Fault-tolerant protection of near-term trapped-ion topological qubits under realistic noise sources

TL;DR

This paper demonstrates that flag-qubit-based fault-tolerant techniques can enable beneficial quantum error correction in near-term trapped-ion quantum processors, offering a detailed noise model and simulation-based comparison with cat-based methods.

Contribution

It introduces optimized flag-qubit protocols tailored for trapped-ion systems and provides comprehensive microscopic noise modeling and simulation results.

Findings

Flag-qubit protocols outperform cat-based methods in simulations

Detailed noise characterization enhances fault-tolerance accuracy

Achieves the break-even point for beneficial quantum error correction

Abstract

The quest of demonstrating beneficial quantum error correction in near-term noisy quantum processors can benefit enormously from a low-resource optimization of fault-tolerant schemes, which are specially designed for a particular platform considering both state-of-the-art technological capabilities and main sources of noise.
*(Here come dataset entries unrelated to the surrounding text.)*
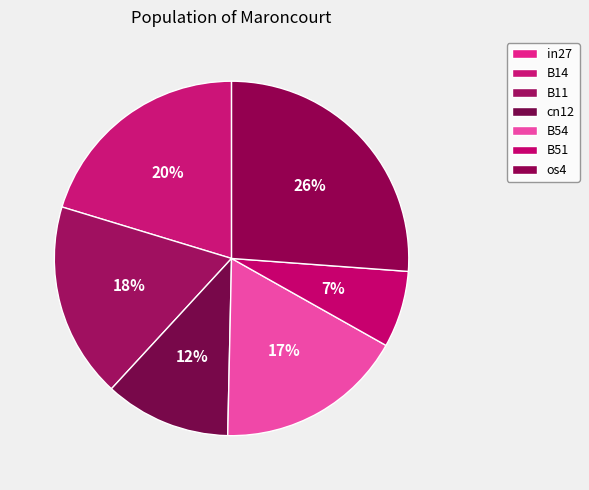

Which slice is the smallest?

in27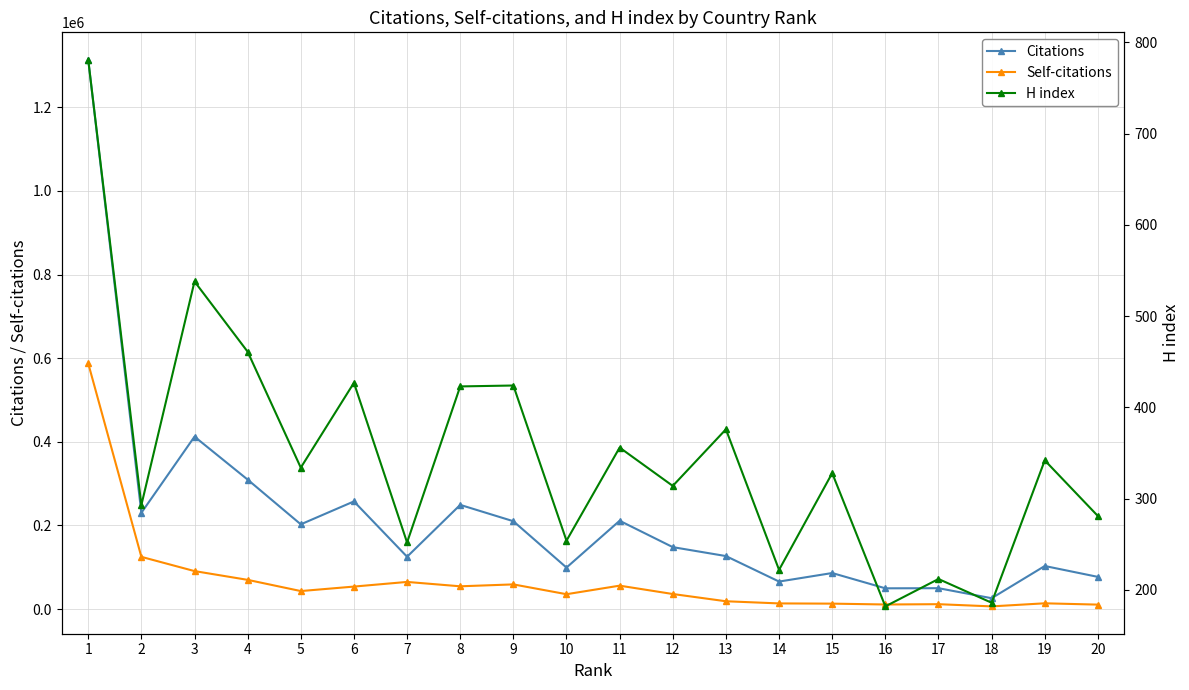

The value of H index at 12 is 101. True or false?

False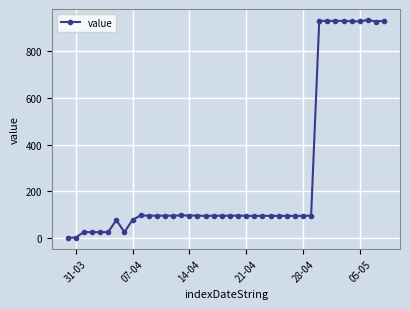

What is the sum of all values?

10734.4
In this work, we show that flag-qubit-based fault-tolerant techniques for active error detection and correction, as well as for encoding of logical qubits, can be leveraged in current designs of trapped-ion quantum processors to achieve this break-even point of beneficial quantum error correction. Our improved description of the relevant sources of noise, together with detailed schedules for the implementation of these flag-based protocols, provide one of the most complete microscopic characterizations of a fault-tolerant quantum processor to date. By extensive numerical simulations, we provide a comparative study of flag- and cat-based approaches to quantum error correction, and show that the superior performance of the former can become a landmark in the success of near-term quantum computing with noisy trapped-ion devices.